> [WHAT YOU WILL DO] Copy each record exactly, word for word.

Collected data:
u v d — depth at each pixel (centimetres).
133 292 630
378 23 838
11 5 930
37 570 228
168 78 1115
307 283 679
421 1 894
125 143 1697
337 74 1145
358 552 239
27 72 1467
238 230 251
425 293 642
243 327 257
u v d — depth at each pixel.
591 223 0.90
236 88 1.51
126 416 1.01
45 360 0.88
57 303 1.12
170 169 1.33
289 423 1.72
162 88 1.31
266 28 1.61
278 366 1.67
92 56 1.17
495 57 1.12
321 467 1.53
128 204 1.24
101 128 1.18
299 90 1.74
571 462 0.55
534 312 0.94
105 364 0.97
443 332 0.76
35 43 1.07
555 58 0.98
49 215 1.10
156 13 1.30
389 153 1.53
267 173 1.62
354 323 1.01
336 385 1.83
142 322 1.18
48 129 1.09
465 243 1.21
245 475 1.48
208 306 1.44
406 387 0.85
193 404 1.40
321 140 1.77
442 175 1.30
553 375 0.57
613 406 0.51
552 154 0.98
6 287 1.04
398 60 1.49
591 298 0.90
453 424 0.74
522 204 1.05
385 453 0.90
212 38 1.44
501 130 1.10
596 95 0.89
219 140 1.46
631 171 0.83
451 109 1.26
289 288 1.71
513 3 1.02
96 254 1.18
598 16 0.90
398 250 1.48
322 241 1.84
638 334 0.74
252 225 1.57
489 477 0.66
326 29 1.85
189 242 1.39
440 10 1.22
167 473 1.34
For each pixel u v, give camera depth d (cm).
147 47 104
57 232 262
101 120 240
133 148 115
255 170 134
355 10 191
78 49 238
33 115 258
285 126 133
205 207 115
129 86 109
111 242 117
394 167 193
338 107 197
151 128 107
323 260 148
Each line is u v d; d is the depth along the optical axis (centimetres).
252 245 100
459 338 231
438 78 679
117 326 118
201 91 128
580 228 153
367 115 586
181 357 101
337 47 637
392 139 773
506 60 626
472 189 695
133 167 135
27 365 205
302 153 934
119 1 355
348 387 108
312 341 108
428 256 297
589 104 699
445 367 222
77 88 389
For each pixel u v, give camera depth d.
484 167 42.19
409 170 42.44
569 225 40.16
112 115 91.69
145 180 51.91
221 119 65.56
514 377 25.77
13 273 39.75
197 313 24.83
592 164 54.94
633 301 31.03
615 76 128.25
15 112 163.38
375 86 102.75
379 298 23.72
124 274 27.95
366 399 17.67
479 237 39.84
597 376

> [COMPLETED EXERCISE]
u v d — depth at each pixel (centimetres).
133 292 630
378 23 838
11 5 930
37 570 228
168 78 1115
307 283 679
421 1 894
125 143 1697
337 74 1145
358 552 239
27 72 1467
238 230 251
425 293 642
243 327 257
u v d — depth at each pixel.
591 223 0.90
236 88 1.51
126 416 1.01
45 360 0.88
57 303 1.12
170 169 1.33
289 423 1.72
162 88 1.31
266 28 1.61
278 366 1.67
92 56 1.17
495 57 1.12
321 467 1.53
128 204 1.24
101 128 1.18
299 90 1.74
571 462 0.55
534 312 0.94
105 364 0.97
443 332 0.76
35 43 1.07
555 58 0.98
49 215 1.10
156 13 1.30
389 153 1.53
267 173 1.62
354 323 1.01
336 385 1.83
142 322 1.18
48 129 1.09
465 243 1.21
245 475 1.48
208 306 1.44
406 387 0.85
193 404 1.40
321 140 1.77
442 175 1.30
553 375 0.57
613 406 0.51
552 154 0.98
6 287 1.04
398 60 1.49
591 298 0.90
453 424 0.74
522 204 1.05
385 453 0.90
212 38 1.44
501 130 1.10
596 95 0.89
219 140 1.46
631 171 0.83
451 109 1.26
289 288 1.71
513 3 1.02
96 254 1.18
598 16 0.90
398 250 1.48
322 241 1.84
638 334 0.74
252 225 1.57
489 477 0.66
326 29 1.85
189 242 1.39
440 10 1.22
167 473 1.34
For each pixel u v, give camera depth d (cm).
147 47 104
57 232 262
101 120 240
133 148 115
255 170 134
355 10 191
78 49 238
33 115 258
285 126 133
205 207 115
129 86 109
111 242 117
394 167 193
338 107 197
151 128 107
323 260 148
Each line is u v d; d is the depth along the optical axis (centimetres).
252 245 100
459 338 231
438 78 679
117 326 118
201 91 128
580 228 153
367 115 586
181 357 101
337 47 637
392 139 773
506 60 626
472 189 695
133 167 135
27 365 205
302 153 934
119 1 355
348 387 108
312 341 108
428 256 297
589 104 699
445 367 222
77 88 389
For each pixel u v, give camera depth d.
484 167 42.19
409 170 42.44
569 225 40.16
112 115 91.69
145 180 51.91
221 119 65.56
514 377 25.77
13 273 39.75
197 313 24.83
592 164 54.94
633 301 31.03
615 76 128.25
15 112 163.38
375 86 102.75
379 298 23.72
124 274 27.95
366 399 17.67
479 237 39.84
597 376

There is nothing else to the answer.